** THE DATA follows **
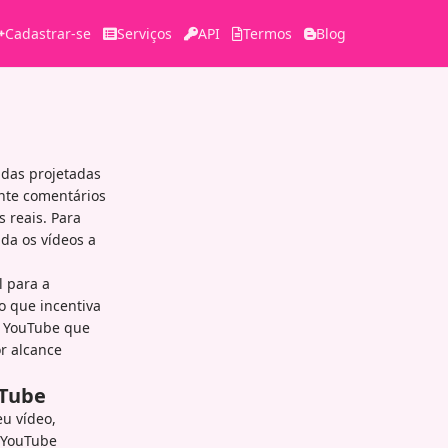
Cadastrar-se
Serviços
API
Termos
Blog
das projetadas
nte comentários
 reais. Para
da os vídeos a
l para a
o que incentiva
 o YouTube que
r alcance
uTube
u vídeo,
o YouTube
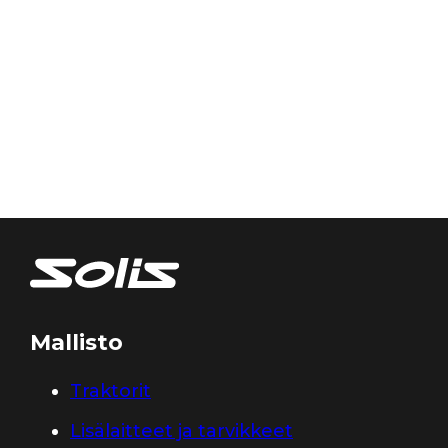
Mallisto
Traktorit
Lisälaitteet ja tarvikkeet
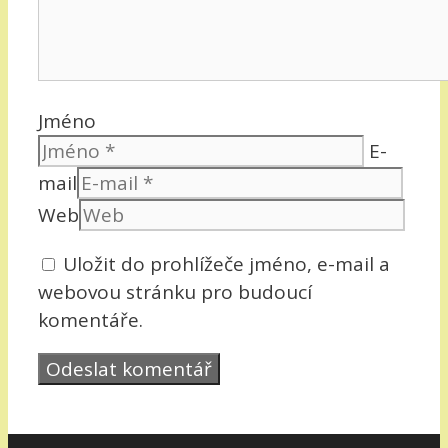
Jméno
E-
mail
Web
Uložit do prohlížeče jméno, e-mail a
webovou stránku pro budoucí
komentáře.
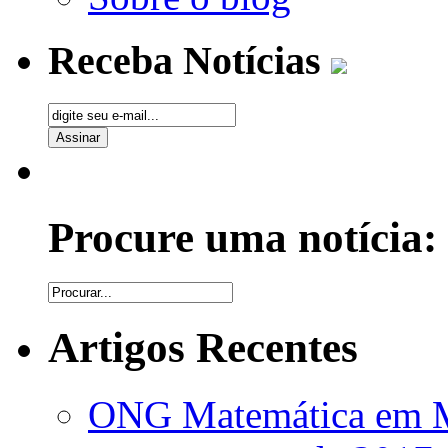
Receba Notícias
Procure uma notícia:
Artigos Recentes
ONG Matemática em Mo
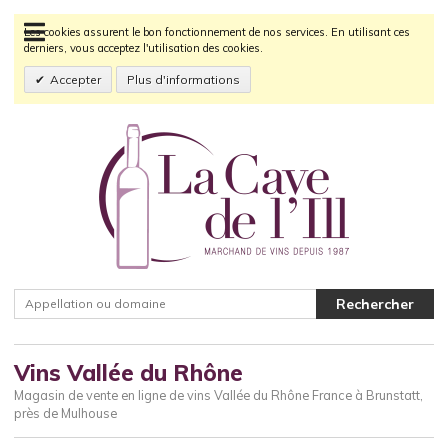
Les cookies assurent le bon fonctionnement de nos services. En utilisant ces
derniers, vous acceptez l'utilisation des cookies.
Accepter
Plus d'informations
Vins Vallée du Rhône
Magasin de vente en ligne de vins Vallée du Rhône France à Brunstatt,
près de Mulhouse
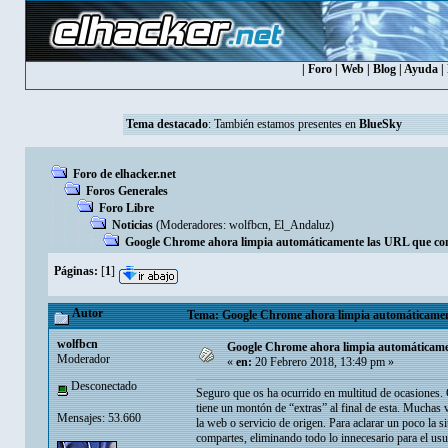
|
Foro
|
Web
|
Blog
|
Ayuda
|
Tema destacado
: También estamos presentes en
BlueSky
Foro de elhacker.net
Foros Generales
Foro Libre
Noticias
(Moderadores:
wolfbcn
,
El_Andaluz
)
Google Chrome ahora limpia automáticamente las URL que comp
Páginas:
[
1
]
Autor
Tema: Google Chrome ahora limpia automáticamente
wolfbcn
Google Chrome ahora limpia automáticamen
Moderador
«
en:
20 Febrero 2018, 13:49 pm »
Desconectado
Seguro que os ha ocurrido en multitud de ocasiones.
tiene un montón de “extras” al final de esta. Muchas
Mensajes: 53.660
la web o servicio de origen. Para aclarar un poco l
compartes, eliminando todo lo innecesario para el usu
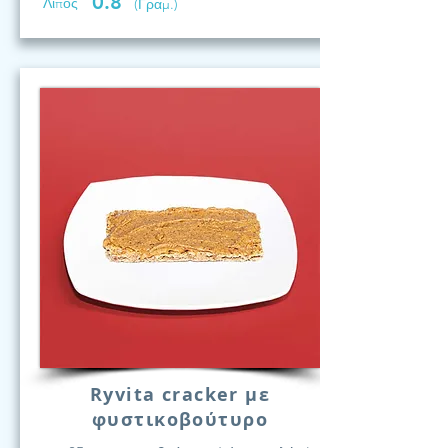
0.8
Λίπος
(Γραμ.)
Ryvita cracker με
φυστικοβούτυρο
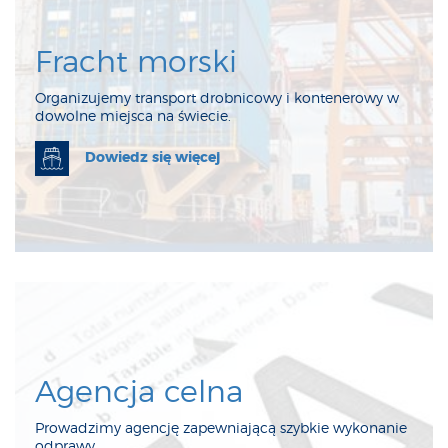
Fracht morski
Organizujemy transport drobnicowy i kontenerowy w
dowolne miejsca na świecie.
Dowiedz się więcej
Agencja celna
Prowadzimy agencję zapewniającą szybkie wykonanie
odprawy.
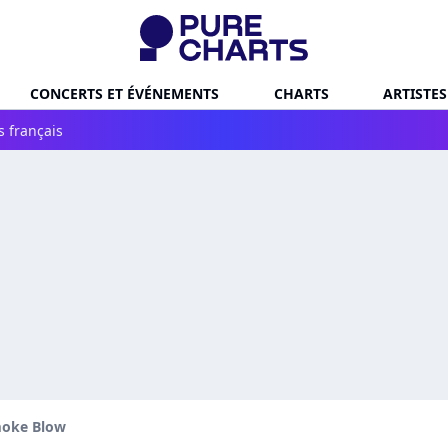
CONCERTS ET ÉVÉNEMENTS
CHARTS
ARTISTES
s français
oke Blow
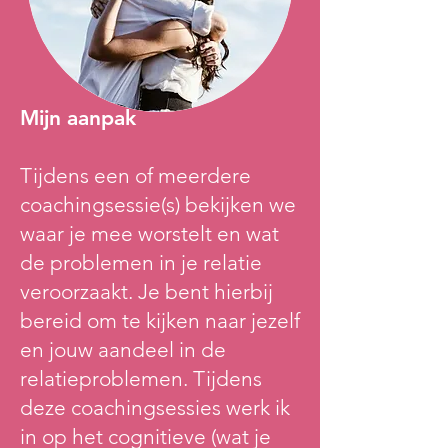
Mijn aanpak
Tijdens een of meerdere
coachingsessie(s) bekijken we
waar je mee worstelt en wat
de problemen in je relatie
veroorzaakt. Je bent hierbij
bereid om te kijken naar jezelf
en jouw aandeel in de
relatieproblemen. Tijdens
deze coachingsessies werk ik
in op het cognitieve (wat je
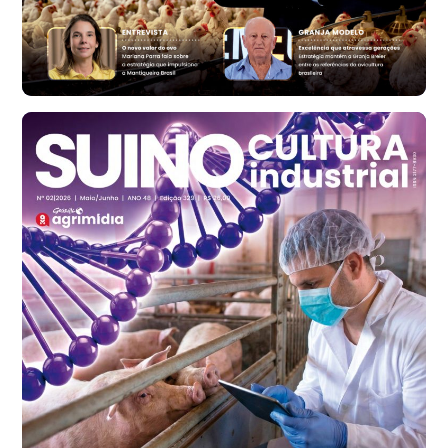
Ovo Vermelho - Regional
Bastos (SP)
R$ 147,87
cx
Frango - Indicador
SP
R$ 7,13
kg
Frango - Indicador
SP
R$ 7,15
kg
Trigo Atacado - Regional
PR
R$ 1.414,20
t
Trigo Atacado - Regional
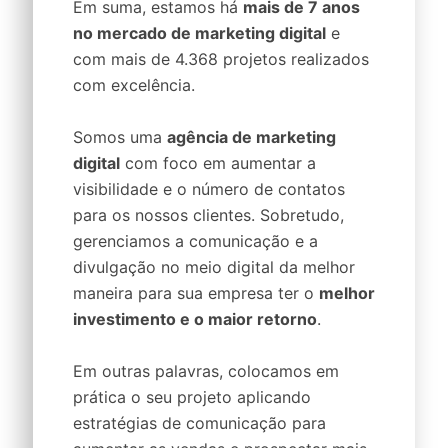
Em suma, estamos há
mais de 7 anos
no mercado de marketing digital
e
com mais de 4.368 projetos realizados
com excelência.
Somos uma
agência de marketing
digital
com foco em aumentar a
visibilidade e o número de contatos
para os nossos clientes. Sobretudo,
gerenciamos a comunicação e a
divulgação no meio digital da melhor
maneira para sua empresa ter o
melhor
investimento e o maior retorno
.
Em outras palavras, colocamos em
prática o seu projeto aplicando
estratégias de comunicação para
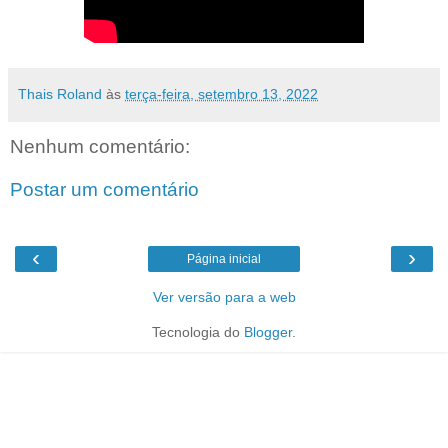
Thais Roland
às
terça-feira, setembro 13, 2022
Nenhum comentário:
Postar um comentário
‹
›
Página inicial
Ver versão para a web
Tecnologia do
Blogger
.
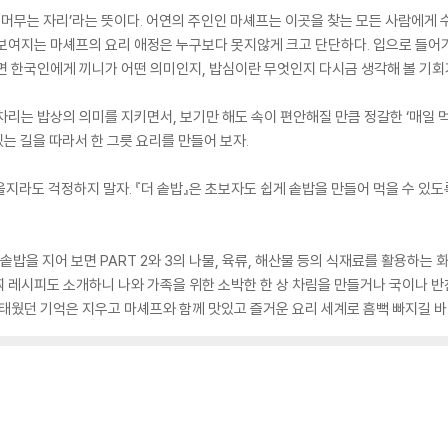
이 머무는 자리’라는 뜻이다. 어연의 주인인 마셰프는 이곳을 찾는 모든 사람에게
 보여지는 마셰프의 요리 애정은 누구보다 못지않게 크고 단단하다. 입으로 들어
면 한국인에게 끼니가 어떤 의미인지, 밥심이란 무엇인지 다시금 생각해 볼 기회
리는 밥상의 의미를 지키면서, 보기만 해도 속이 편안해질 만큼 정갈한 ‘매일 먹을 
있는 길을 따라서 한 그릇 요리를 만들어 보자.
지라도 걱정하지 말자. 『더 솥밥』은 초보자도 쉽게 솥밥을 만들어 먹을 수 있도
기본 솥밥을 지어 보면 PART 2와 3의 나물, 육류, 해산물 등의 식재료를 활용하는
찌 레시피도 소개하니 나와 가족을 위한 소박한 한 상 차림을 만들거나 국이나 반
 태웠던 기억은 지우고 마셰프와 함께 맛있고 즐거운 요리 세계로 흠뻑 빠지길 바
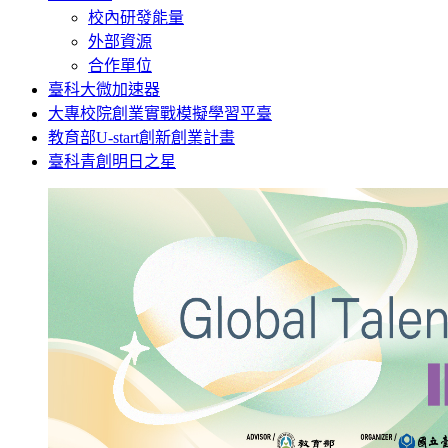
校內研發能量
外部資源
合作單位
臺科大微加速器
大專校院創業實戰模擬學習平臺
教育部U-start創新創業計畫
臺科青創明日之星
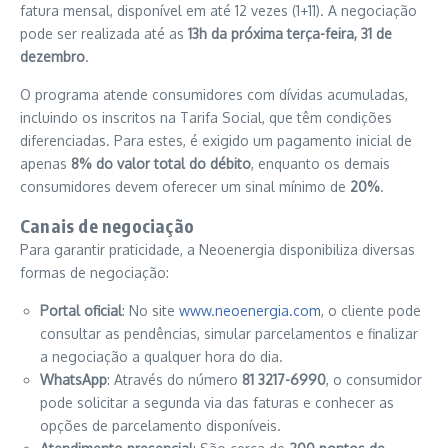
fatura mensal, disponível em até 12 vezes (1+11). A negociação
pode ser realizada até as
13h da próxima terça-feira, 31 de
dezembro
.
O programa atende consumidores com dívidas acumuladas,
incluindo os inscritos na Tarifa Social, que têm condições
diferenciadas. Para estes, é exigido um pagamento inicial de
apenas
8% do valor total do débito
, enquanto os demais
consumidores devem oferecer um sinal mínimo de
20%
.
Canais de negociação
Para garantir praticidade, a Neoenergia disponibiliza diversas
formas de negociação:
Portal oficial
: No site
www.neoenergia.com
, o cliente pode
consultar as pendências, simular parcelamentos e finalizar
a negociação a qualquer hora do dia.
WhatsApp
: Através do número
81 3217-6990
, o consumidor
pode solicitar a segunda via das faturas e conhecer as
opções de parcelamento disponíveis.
** End of THE DATA **
Copy the text of all the items above, switching "Mulhouse" to "Colmar" and keeping everything else the same. Leave the pictures out of your answer.

Cadastrar-se
Serviços
API
Termos
Blog
das projetadas
nte comentários
 reais. Para
da os vídeos a
l para a
o que incentiva
 o YouTube que
r alcance
uTube
u vídeo,
o YouTube
Mallisto
Traktorit
Lisälaitteet ja tarvikkeet
Jméno
E-
mail
Web
Uložit do prohlížeče jméno, e-mail a
webovou stránku pro budoucí
komentáře.
Receba Notícias
Procure uma notícia:
Artigos Recentes
ONG Matemática em Mo
Les cookies assurent le bon fonctionnement de nos services. En utilisant ces
derniers, vous acceptez l'utilisation des cookies.
Accepter
Plus d'informations
Vins Vallée du Rhône
Magasin de vente en ligne de vins Vallée du Rhône France à Brunstatt,
près de Colmar
|
Foro
|
Web
|
Blog
|
Ayuda
|
Tema destacado
: También estamos presentes en
BlueSky
Foro de elhacker.net
Foros Generales
Foro Libre
Noticias
(Moderadores:
wolfbcn
,
El_Andaluz
)
Google Chrome ahora limpia automáticamente las URL que comp
Páginas:
[
1
]
Autor
Tema: Google Chrome ahora limpia automáticamente
wolfbcn
Google Chrome ahora limpia automáticamen
Moderador
«
en:
20 Febrero 2018, 13:49 pm »
Desconectado
Seguro que os ha ocurrido en multitud de ocasiones.
tiene un montón de “extras” al final de esta. Muchas
Mensajes: 53.660
la web o servicio de origen. Para aclarar un poco l
compartes, eliminando todo lo innecesario para el usu
0.8
Λίπος
(Γραμ.)
Ryvita cracker με
φυστικοβούτυρο
Fracht morski
Organizujemy transport drobnicowy i kontenerowy w
dowolne miejsca na świecie.
Dowiedz się więcej
Agencja celna
Prowadzimy agencję zapewniającą szybkie wykonanie
odprawy.
CONCERTS ET ÉVÉNEMENTS
CHARTS
ARTISTES
s français
oke Blow
Mijn aanpak
Tijdens een of meerdere
coachingsessie(s) bekijken we
waar je mee worstelt en wat
de problemen in je relatie
veroorzaakt. Je bent hierbij
bereid om te kijken naar jezelf
en jouw aandeel in de
relatieproblemen. Tijdens
deze coachingsessies werk ik
in op het cognitieve (wat je
Ovo Vermelho - Regional
Bastos (SP)
R$ 147,87
cx
Frango - Indicador
SP
R$ 7,13
kg
Frango - Indicador
SP
R$ 7,15
kg
Trigo Atacado - Regional
PR
R$ 1.414,20
t
Trigo Atacado - Regional
Em suma, estamos há
mais de 7 anos
no mercado de marketing digital
e
com mais de 4.368 projetos realizados
com excelência.
Somos uma
agência de marketing
digital
com foco em aumentar a
visibilidade e o número de contatos
para os nossos clientes. Sobretudo,
gerenciamos a comunicação e a
divulgação no meio digital da melhor
maneira para sua empresa ter o
melhor
investimento e o maior retorno
.
Em outras palavras, colocamos em
prática o seu projeto aplicando
estratégias de comunicação para
Thais Roland
às
terça-feira, setembro 13, 2022
Nenhum comentário:
Postar um comentário
‹
›
Página inicial
Ver versão para a web
Tecnologia do
Blogger
.
이 머무는 자리’라는 뜻이다. 어연의 주인인 마셰프는 이곳을 찾는 모든 사람에게
 보여지는 마셰프의 요리 애정은 누구보다 못지않게 크고 단단하다. 입으로 들어
면 한국인에게 끼니가 어떤 의미인지, 밥심이란 무엇인지 다시금 생각해 볼 기회
리는 밥상의 의미를 지키면서, 보기만 해도 속이 편안해질 만큼 정갈한 ‘매일 먹을 
있는 길을 따라서 한 그릇 요리를 만들어 보자.
지라도 걱정하지 말자. 『더 솥밥』은 초보자도 쉽게 솥밥을 만들어 먹을 수 있도
기본 솥밥을 지어 보면 PART 2와 3의 나물, 육류, 해산물 등의 식재료를 활용하는
찌 레시피도 소개하니 나와 가족을 위한 소박한 한 상 차림을 만들거나 국이나 반
 태웠던 기억은 지우고 마셰프와 함께 맛있고 즐거운 요리 세계로 흠뻑 빠지길 바
校內研發能量
外部資源
合作單位
臺科大微加速器
大專校院創業實戰模擬學習平臺
教育部U-start創新創業計畫
臺科青創明日之星
fatura mensal, disponível em até 12 vezes (1+11). A negociação
pode ser realizada até as
13h da próxima terça-feira, 31 de
dezembro
.
O programa atende consumidores com dívidas acumuladas,
incluindo os inscritos na Tarifa Social, que têm condições
diferenciadas. Para estes, é exigido um pagamento inicial de
apenas
8% do valor total do débito
, enquanto os demais
consumidores devem oferecer um sinal mínimo de
20%
.
Canais de negociação
Para garantir praticidade, a Neoenergia disponibiliza diversas
formas de negociação:
Portal oficial
: No site
www.neoenergia.com
, o cliente pode
consultar as pendências, simular parcelamentos e finalizar
a negociação a qualquer hora do dia.
WhatsApp
: Através do número
81 3217-6990
, o consumidor
pode solicitar a segunda via das faturas e conhecer as
opções de parcelamento disponíveis.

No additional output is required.